> AIM
Rewrite the items as a two-column CSV with the headers item_text and time_read. Begin with the line containing "3.47.20, shown for pattern only." and continue through the last item, giving one row per item with each field in quotation marks and all line breaks replaced by spaces.

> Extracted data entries
+-------+

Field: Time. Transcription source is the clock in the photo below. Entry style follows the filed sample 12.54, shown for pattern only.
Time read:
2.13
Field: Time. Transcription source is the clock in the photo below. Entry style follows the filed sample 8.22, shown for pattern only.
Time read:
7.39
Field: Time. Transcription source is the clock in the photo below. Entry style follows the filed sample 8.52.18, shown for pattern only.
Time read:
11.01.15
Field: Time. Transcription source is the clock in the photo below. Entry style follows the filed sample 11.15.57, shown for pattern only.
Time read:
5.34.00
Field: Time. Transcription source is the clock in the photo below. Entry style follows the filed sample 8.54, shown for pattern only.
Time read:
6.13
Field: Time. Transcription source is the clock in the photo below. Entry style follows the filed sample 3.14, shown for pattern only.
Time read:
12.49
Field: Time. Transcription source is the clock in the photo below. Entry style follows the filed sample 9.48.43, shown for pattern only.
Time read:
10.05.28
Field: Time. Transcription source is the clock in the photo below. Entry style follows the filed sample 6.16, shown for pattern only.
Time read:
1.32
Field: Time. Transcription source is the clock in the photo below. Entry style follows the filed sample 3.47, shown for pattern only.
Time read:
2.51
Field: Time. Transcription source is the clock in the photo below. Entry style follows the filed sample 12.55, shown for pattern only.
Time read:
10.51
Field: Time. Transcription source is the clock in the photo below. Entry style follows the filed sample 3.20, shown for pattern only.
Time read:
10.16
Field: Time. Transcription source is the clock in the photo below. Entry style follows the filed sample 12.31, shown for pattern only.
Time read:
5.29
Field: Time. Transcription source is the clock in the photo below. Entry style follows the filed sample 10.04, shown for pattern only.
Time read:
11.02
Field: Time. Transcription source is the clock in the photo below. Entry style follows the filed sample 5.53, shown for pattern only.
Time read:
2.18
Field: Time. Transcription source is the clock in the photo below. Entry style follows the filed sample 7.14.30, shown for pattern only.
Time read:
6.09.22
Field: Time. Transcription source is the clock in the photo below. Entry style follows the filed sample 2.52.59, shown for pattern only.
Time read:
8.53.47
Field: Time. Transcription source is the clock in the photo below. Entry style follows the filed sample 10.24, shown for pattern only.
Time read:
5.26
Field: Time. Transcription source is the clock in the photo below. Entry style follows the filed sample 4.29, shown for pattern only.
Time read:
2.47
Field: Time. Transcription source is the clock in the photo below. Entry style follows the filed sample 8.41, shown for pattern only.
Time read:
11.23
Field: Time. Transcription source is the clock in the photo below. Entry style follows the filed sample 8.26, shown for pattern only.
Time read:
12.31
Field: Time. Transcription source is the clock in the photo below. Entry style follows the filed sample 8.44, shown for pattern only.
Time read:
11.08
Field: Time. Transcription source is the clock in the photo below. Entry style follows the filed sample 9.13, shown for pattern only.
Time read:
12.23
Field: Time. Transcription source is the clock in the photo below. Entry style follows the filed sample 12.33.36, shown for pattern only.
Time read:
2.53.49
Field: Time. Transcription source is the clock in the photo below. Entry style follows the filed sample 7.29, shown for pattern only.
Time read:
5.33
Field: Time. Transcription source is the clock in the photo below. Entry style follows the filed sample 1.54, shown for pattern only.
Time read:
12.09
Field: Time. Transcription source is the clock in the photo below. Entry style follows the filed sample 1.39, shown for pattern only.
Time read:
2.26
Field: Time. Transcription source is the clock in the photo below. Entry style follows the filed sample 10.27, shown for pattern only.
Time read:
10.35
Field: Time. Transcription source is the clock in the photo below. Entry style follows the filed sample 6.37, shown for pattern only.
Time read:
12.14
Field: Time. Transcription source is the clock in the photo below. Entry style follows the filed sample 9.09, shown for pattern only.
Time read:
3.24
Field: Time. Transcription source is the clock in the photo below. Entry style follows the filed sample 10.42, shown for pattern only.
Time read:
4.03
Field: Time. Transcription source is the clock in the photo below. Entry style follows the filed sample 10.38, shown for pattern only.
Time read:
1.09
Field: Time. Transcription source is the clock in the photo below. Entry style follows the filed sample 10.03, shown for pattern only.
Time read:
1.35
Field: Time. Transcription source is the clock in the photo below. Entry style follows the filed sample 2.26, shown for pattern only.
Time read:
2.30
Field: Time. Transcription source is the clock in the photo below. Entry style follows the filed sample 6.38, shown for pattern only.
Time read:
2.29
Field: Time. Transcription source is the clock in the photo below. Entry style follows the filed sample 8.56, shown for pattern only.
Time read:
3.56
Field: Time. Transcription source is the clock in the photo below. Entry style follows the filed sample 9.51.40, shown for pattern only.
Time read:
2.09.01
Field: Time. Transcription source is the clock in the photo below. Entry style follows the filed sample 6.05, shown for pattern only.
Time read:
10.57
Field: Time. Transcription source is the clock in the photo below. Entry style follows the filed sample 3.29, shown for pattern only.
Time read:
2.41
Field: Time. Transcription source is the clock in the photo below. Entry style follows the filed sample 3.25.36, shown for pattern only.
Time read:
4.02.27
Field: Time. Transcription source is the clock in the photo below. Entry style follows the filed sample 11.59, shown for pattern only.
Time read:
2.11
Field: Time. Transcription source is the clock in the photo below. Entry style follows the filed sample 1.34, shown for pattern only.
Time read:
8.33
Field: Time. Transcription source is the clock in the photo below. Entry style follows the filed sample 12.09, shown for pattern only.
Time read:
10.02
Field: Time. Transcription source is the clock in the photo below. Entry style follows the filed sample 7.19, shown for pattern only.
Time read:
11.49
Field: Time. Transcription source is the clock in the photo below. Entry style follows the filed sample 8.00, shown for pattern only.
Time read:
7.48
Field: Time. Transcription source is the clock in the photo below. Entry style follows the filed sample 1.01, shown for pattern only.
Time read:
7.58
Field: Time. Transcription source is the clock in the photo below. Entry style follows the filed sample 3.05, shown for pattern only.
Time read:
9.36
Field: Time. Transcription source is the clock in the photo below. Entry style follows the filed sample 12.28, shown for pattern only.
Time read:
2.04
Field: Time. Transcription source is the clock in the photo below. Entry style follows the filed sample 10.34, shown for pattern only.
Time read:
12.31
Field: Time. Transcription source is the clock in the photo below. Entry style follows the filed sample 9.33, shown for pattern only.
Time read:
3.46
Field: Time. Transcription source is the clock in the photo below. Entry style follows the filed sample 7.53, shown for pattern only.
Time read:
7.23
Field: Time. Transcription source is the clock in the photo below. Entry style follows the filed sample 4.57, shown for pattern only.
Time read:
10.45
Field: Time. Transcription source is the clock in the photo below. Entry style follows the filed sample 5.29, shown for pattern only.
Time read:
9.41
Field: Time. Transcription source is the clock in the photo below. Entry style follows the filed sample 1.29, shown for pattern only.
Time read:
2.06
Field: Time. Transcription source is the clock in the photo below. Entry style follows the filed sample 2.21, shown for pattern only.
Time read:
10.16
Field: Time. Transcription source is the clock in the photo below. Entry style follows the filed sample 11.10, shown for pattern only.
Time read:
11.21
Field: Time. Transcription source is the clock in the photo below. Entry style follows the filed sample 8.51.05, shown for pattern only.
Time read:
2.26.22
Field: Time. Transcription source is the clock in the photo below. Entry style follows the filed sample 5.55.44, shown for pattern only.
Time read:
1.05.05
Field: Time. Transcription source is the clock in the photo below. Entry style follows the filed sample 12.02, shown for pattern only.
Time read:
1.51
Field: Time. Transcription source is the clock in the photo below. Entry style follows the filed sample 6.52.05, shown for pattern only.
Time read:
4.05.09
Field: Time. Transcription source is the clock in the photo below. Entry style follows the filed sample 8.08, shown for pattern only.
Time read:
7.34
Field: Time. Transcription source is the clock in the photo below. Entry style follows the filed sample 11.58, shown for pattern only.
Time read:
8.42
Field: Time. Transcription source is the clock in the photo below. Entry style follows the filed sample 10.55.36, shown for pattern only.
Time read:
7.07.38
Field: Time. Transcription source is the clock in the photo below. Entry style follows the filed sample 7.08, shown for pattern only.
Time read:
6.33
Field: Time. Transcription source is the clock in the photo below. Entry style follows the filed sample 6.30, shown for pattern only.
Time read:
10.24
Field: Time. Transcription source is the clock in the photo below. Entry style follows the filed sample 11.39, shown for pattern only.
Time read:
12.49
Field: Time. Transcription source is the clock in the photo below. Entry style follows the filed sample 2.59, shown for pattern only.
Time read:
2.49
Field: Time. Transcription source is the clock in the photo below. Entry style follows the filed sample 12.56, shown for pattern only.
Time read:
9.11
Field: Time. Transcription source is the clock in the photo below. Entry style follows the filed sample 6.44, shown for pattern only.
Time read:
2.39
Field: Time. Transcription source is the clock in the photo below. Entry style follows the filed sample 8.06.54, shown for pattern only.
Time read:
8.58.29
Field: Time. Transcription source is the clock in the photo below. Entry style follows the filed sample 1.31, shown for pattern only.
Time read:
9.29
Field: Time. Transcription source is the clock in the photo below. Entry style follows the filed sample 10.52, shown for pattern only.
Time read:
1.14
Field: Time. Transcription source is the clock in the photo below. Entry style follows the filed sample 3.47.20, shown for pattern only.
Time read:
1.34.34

+-------+

> RESPONSE TO THE TASK
item_text,time_read
"Field: Time. Transcription source is the clock in the photo below. Entry style follows the filed sample 3.47.20, shown for pattern only. Time read:","1.34.34"